■ **Written problem**
Convert every line of the entries below into a Markdown table with two columns, Row and Line, giving each line its own numbered row and skipping any blank lines. Leave the pictures out of the answer.

BEGIN Given records

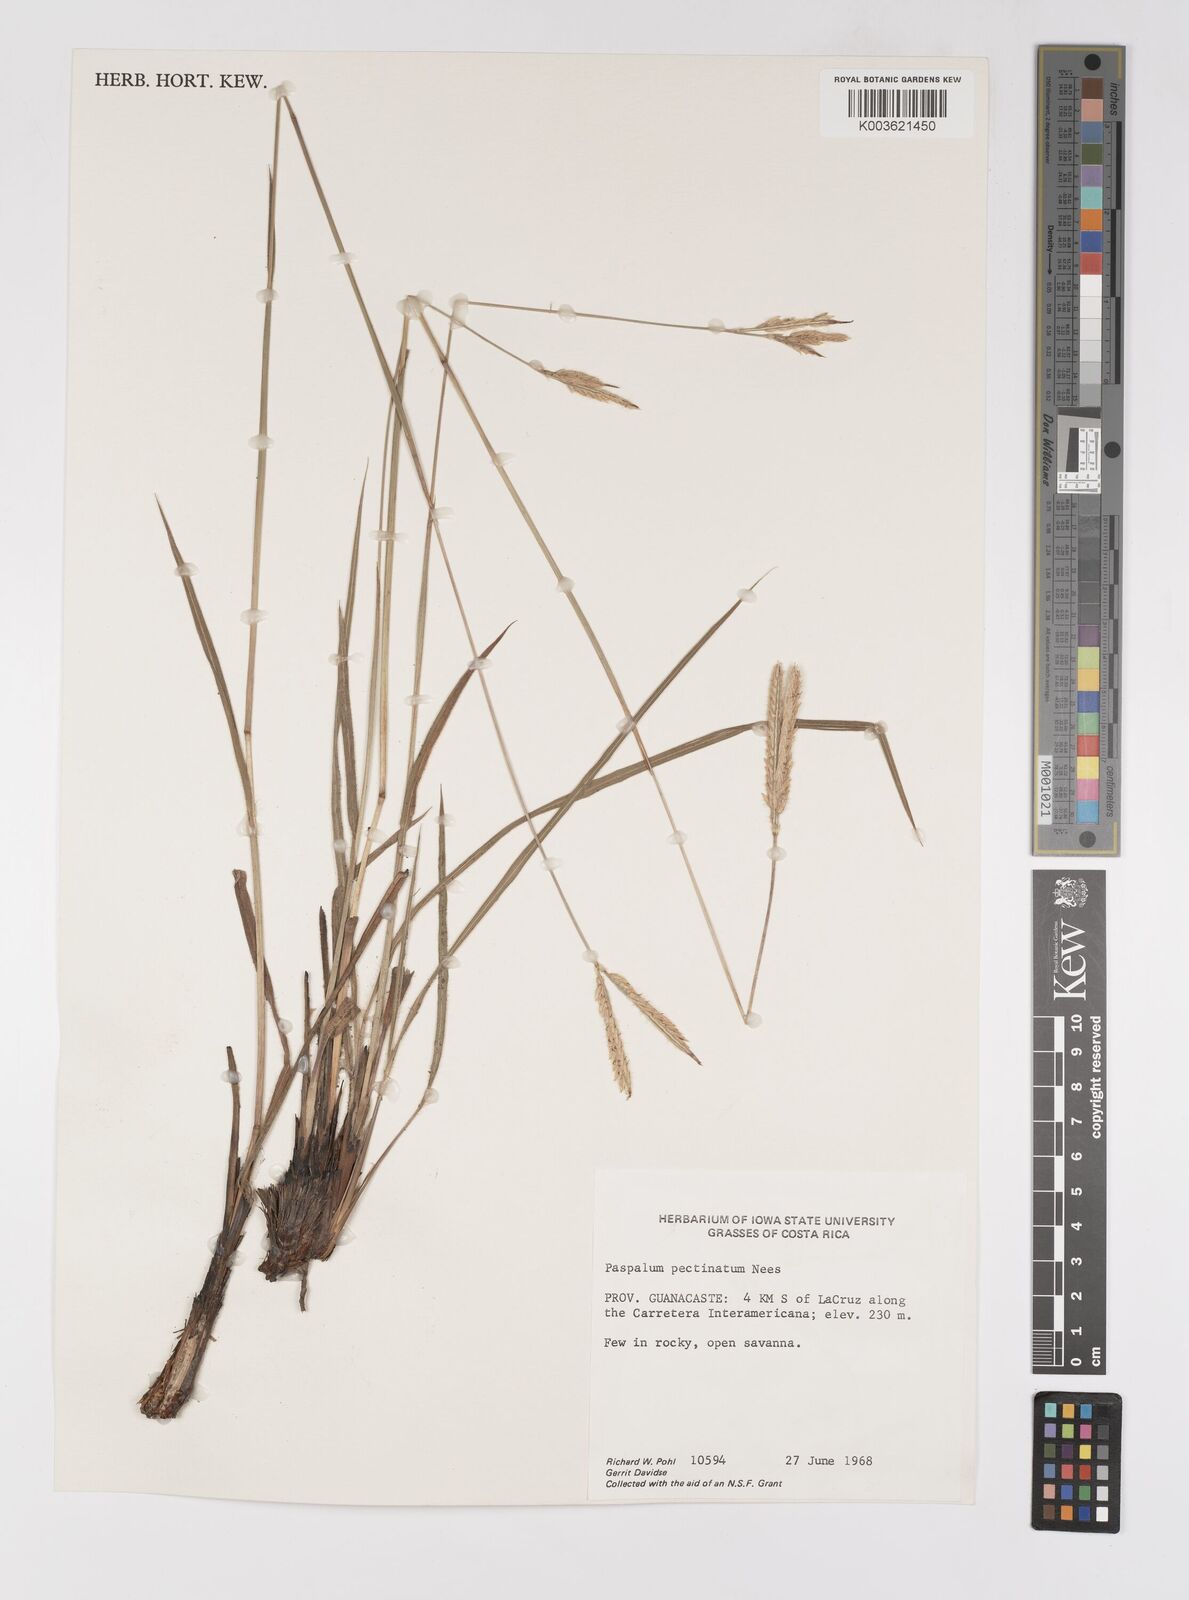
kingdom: Plantae
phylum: Tracheophyta
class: Liliopsida
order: Poales
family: Poaceae
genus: Paspalum
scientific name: Paspalum pectinatum
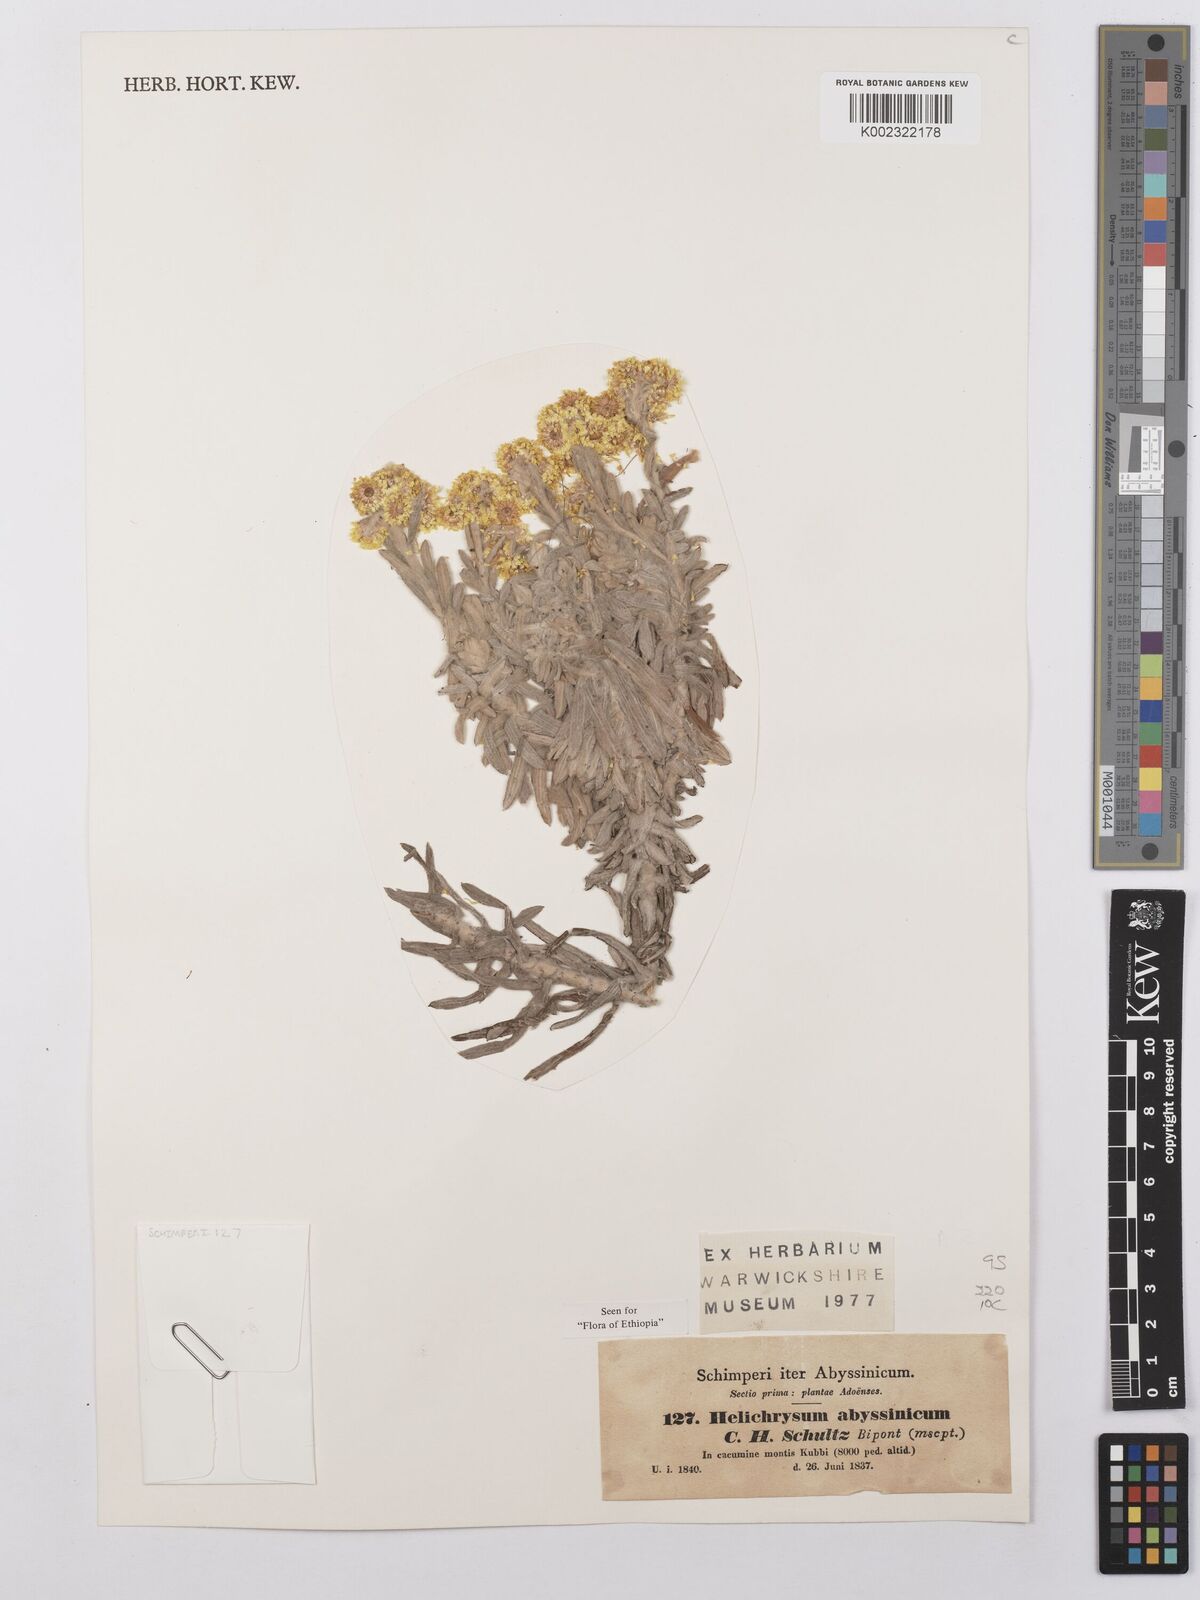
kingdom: Plantae
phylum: Tracheophyta
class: Magnoliopsida
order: Asterales
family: Asteraceae
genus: Helichrysum
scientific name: Helichrysum splendidum
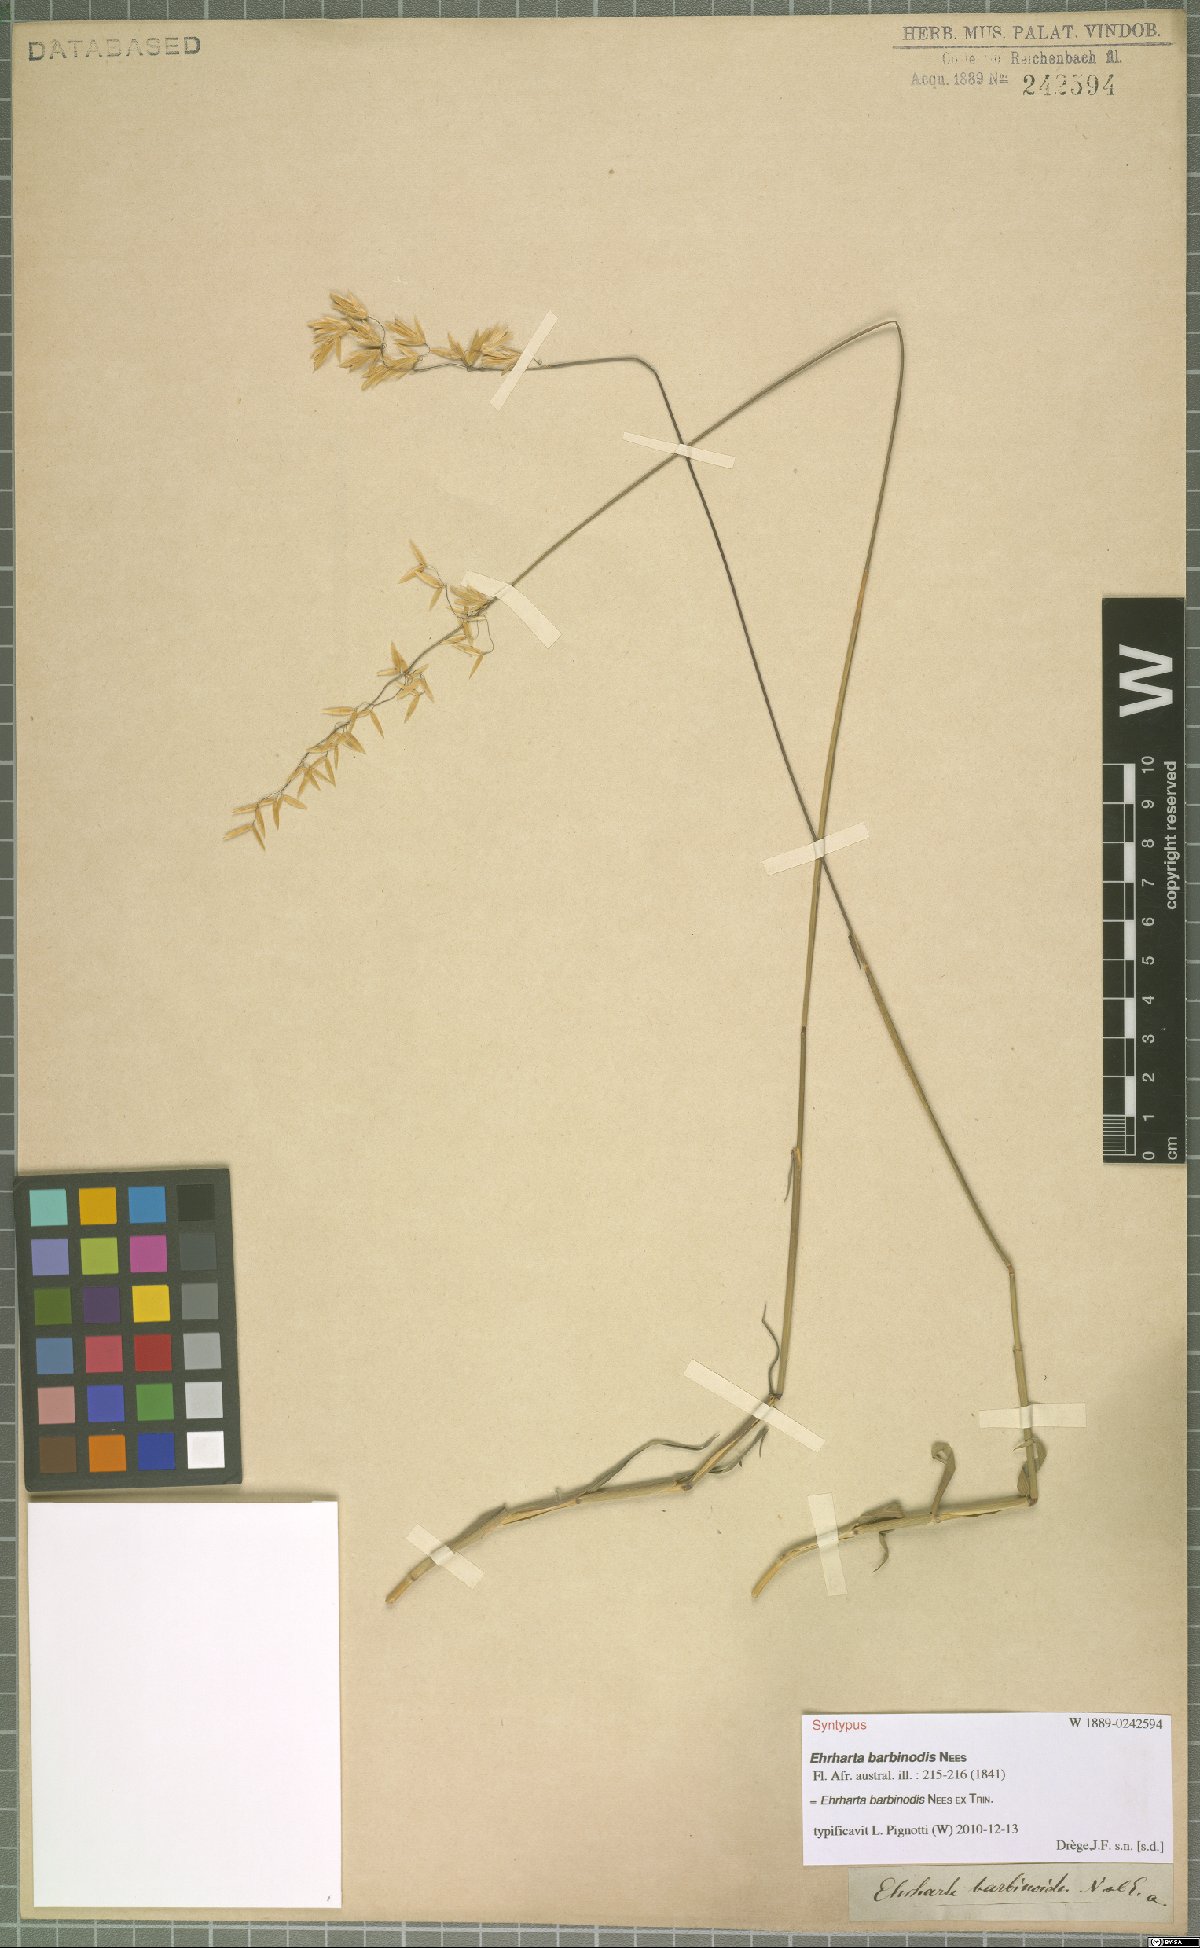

END Given records

■ **Task solution**
| Row | Line |
|---|---|
| 1 | kingdom: Plantae |
| 2 | phylum: Tracheophyta |
| 3 | class: Liliopsida |
| 4 | order: Poales |
| 5 | family: Poaceae |
| 6 | genus: Paspalum |
| 7 | scientific name: Paspalum pectinatum |
| 8 | kingdom: Plantae |
| 9 | phylum: Tracheophyta |
| 10 | class: Magnoliopsida |
| 11 | order: Asterales |
| 12 | family: Asteraceae |
| 13 | genus: Helichrysum |
| 14 | scientific name: Helichrysum splendidum |